Gilles Ivaldi : Le parti est unifié derrière Marine Le Pen. Elle a porté le RN à des sommets inégalés et pour l’instant sa ligne n’est pas contestée en interne. La plupart des cadres sont alignés sur la stratégie de conquête du pouvoir même si certains choix de Marine Le Pen ont pu, à un moment donné, faire grincer des dents au sein du FN puis du RN. Aujourd’hui, le parti est totalement « marinisé »: Marine Le Pen a placé ses proches dans les instances dirigeantes et les contestataires sont partis chez Eric Zemmour, à l’image de Nicolas Bay, de Gilbert Collard ou de Marion Maréchal. Pour l’instant, le parti avance d’un même pas avec sa présidente.

Si le RN devient un parti comme les autres avec des cadres sur le long terme, un fort ancrage local et une représentativité au Parlement, ne risque-t-il pas de perdre sa puissance contestataire ?  

Arnaud Stephan : La question n’est pas vraiment opérante. Emmanuel Macron a tellement radicalisé la parole présidentielle en maniant la provocation et le mépris comme jamais auparavant que la contestation du « système » a gagné ses galons de légitimité. Les nouveaux élus du Rassemblement National sont issus de cette confrontation entre deux conceptions de la France. Ils sont les enfants d’une société où la violence systémique, l’immigration incontrôlée, l’effondrement de l’école, la contestation de l’identité nationale sont le lot quotidien. Cette génération s’est engagée à rebours de la France créolisée de LFI ou de la startup nation du Président de la République.

Je ne pense pas que 89 députés pour le RN représentent une victoire mais c’est, incontestablement, un grand bond en avant. Une victoire, en 2027, n’est plus une utopie pour le parti de Marine Le Pen et Jordan Bardella.

Gilles Ivaldi : C’est toute la question et elle se pose depuis très longtemps au FN. Dès sa création en 1972, le mouvement lepéniste a été confronté à l’équation stratégique de la radicalité et de la respectabilité. Rappelons-nous que dans les années 1980, l’arrivée de Bruno Mégret et de personnalités issues de la droite républicaine était déjà une première tentative de changer l’image du mouvement. Plus tard, Jean-Marie Le Pen est revenu à une stratégie radicale et il s’est opposé à la volonté de sa fille de changer l’image du parti. «  Un FN gentil, ça n’intéresse personne » avait déclaré le patriarche.

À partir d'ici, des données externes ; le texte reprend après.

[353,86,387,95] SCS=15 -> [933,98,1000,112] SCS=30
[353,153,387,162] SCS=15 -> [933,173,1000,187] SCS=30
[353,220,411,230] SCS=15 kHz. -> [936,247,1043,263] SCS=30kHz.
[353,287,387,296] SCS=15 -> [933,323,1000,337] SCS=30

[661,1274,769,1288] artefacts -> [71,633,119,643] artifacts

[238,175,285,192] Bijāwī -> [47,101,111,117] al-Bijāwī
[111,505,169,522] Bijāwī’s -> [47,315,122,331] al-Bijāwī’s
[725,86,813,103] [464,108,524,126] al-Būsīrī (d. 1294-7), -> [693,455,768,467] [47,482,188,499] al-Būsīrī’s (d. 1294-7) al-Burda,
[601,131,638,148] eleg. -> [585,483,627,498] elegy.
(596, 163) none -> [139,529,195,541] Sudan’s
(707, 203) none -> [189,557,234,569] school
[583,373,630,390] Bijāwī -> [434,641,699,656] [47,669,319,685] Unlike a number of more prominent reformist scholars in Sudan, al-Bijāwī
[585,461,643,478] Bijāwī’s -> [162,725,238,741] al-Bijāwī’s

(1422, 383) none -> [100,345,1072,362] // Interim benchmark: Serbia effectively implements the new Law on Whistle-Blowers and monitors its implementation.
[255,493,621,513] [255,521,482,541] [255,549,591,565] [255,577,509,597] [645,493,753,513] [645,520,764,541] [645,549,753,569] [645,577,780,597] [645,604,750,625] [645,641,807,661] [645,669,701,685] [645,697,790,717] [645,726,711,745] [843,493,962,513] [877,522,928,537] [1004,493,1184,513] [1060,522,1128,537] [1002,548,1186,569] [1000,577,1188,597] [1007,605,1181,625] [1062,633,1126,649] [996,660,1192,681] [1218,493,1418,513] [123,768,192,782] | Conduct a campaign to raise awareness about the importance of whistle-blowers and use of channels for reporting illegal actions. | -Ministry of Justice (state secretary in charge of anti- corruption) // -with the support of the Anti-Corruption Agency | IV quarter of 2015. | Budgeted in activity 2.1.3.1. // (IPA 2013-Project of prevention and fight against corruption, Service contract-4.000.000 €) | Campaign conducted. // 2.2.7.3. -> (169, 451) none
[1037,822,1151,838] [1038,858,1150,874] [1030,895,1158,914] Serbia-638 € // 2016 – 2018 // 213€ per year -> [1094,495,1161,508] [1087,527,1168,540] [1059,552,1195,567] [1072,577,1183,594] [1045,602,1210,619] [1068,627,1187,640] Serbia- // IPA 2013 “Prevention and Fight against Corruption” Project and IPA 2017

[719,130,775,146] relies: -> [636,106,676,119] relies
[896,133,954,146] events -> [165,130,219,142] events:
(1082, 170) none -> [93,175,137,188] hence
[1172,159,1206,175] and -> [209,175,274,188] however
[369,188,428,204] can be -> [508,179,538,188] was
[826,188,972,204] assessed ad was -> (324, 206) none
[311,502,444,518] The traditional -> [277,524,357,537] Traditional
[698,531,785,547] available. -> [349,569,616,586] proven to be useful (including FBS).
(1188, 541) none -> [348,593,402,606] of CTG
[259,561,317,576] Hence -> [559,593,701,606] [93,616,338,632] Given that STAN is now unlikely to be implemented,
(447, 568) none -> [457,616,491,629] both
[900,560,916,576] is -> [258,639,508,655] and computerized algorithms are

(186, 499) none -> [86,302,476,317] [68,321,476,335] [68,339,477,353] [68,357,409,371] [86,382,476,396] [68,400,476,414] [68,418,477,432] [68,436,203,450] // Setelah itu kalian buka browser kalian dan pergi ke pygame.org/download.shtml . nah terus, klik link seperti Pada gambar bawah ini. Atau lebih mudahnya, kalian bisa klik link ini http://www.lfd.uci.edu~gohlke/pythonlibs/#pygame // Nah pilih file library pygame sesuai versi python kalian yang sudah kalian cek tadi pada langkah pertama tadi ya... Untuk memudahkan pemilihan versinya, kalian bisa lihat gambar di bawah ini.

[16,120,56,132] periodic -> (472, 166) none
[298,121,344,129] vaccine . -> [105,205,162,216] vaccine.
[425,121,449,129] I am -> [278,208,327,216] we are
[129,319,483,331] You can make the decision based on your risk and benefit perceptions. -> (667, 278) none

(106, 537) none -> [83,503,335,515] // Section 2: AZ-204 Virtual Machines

Si Marine Le Pen a continué la dédiabolisation, les victoires de 2022 ont néanmoins été acquises sur des positions radicales et d’opposition frontale à Emmanuel Macron. L’enjeu pour Marine Le Pen va être de trouver un nouvel équilibre entre radicalité et normalisation, pour espérer gagner de nouveaux électeurs  plus modérés sans perdre son électorat populaire plus contestataire. C’est un autre grand enjeu de l’entrée en force du RN à l’Assemblée.